Designs that you add to classes in the "Variolibrary" project are designs that you want to reuse for future projects. Here you also have to consider at which abstraction level you want to define the design, since designs are inherited in the object-oriented sense, as are properties and methods.
Designs that you add to classes that are in the Root project are designs for business objects and entity classes. The inheritance rules also apply here!
Designs that you add to classes that are in application definition and application projects are designs for your customer project. Since classes in the application project inherit from the classes from the application definition project or the class library, you must also decide at which abstraction level you add your design.
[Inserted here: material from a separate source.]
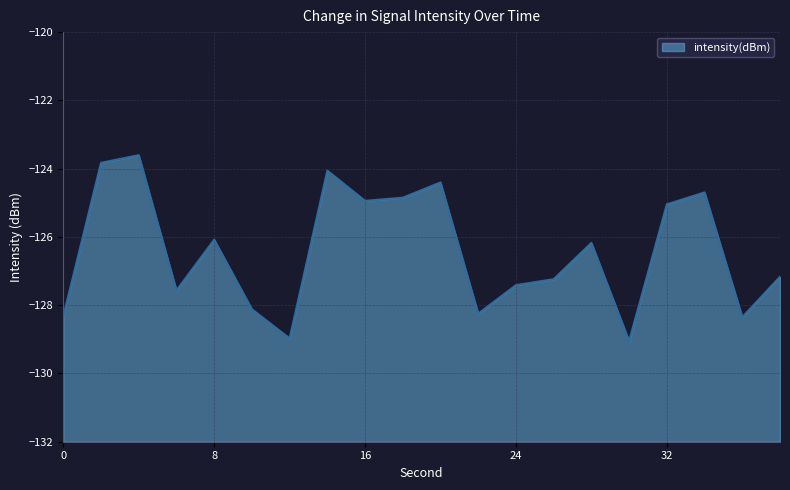

How many values are below -126?

12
Principle : If you create or change designs that are at a higher level of abstraction, this affects many instances. If you create or change designs that are at the last derivation level, this only affects the specific instance.
2. Overwrite
The design name (field ACIdentifier in ACClassDesign) serves to uniquely identify the design within a class. If you want to change a design in a derived class, create an additional design with the same design name (ACIdentifier) as it was named in the base class. You have now overwritten the design. In the following example, the design with the name "Design1" was overwritten in the second class :
3. Categorization
Designs are displayed in iPlus in different contexts, for example as a control element in the visualization, or for configuring an ACComponent in the control dialog, or for displaying database data in business objects.
When creating a design ("New Design" button) you will be asked to categorize the design using the "Usage" combo box :
4. Nesting
XAML code can often become very confusing when, for example, many animations are described or views are created that contain many data fields. For this reason, it is advisable to divide the entire design into several smaller designs (comparable to the nesting principle in computer science), which are later embedded in one another. The embedding of a lower design into a different parent design is the control VBDesign made.
The nesting principle offers the following advantages:
- Reuse designs.
- Reduction of complexity.
- Better clarity and maintainability.